Thought-provoking poetry, socially conscious craftsmanship, and a live DJ energized Barnard Hall’s James Room at the sixth annual New York City Feminist Zinefest on March 25.
Over 70 booths and an estimated 700 guests attended this year’s festival. The festival, which is unaffiliated with Barnard, made its first appearance at the Brooklyn Commons in 2012. Barnard has been the festival’s venue since 2014 thanks to alumna connections and the efforts of the current Barnard Zine Librarian, Jenna Freedman, who participated in the inaugural festival.
The free event, which advertises itself as an all-ages and trans-positive space, has also served as an inspiration for the Massachusetts Feminist Zinefest, Feminist Zine Fest Pittsburgh, and the Hamilton Feminist Zine Fair.
Sellers and zine makers presented a range of content and products, including zines, patches, pins, and tote bags with their feminist and political inclinations reflected in the craft. While some booths communicated broader feminist messages, others represented specific organizations or causes, such as La Horchata Zine, which focuses on artists with Central American ancestry, and We’re Hir, We’re Queer, a Brazilian-American collective which publishes works primarily by non-male, queer, and transgender people.
One organization present was the Doula Project, a non-profit dedicated to supporting people throughout all stages of their pregnancy. Their first zine—“DIY Doula: Self-Care for Before, During, & After Your Abortion”—was also sold at last year’s festival.
Doula Project representative Mick Moran spoke on why they believe zines are a more effective means of communicating potentially sensitive information.
“Zines are a way of creating access to things that aren’t talked about in the media,” Moran said. “They’re inexpensive, you don’t have someone else telling you what you can or can’t say, and they have a history of being political. You are the media with zines, and we actually host our entire zine online as a PDF, because while we sell them and take donations at places like this zinefest, we want people to have as much access as they can.”
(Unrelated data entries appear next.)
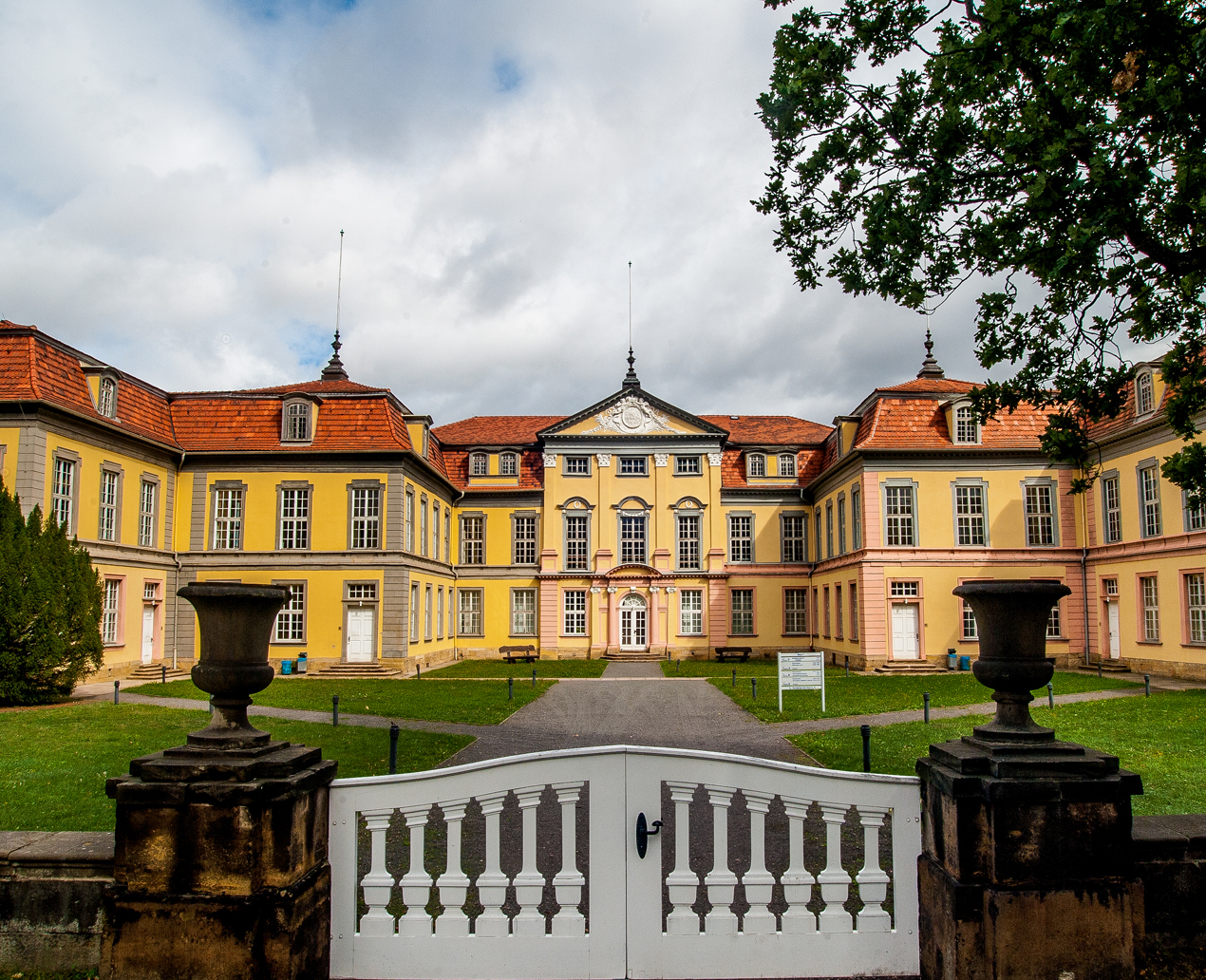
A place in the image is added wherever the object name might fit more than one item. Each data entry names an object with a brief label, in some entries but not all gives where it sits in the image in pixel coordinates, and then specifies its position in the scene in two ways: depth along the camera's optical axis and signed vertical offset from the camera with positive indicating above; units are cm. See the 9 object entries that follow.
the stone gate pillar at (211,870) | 423 -137
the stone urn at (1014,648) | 447 -33
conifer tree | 1942 -50
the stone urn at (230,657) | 451 -36
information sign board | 1769 -175
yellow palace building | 2644 +238
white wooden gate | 448 -155
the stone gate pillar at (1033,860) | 425 -136
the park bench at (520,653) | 3712 -293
Festival organizer Jordan Alam, BC ’13, spoke about what the zinefest looks for in its vendors and the products they will bring.
“On a structural level, we make a curated decision about what we consider a zine, and the other decisions we make are representational based,” Alam said. “How many people of color are we bringing into the space? Do we have trans voices in the space? Do we have space for people who are differently abled, and all of that, just so we have a variety of voices.”
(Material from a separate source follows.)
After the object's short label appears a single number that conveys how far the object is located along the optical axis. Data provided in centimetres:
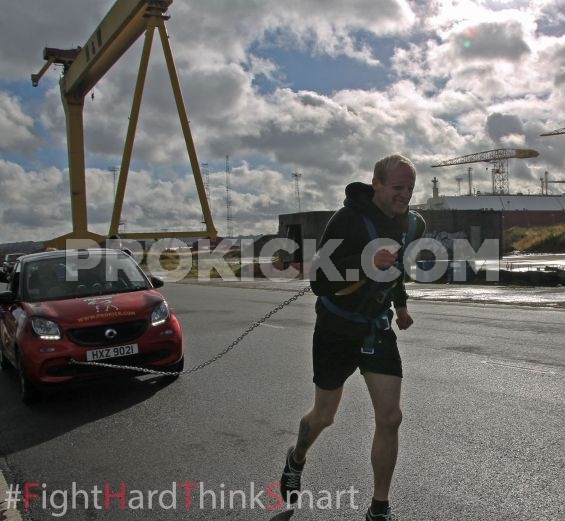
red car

Alam elaborated on where the need for a feminist zinefest stems from, and how themed spaces or art fairs can construct a safe and inclusive community.
“Art fairs are supposed to be open, but they don’t necessarily set up parameters that say, ‘We’re gonna make it safer for folks who identify in a certain way, or who are black and brown folks, et cetera.’ Not to say that we’re not learning in that process, but I think the fact is we set out with an intention,” Alam said.
Festival co-founder Elvis Wolf spoke of the relationship between Feminist Zinefest and Barnard, which has served as its venue for the past five years.
“Barnard being a school that costs over $60,000 to go here is always in tension with something about zines that are non-commercial,” Wolf said. “That alone is a weird tension, and I think people have different feelings about entering a very academic space, depending on their experiences in the past with those spaces. We try to bring something cool here, and I hope that’s how people perceive it, because we aren’t synonymous with Barnard College.”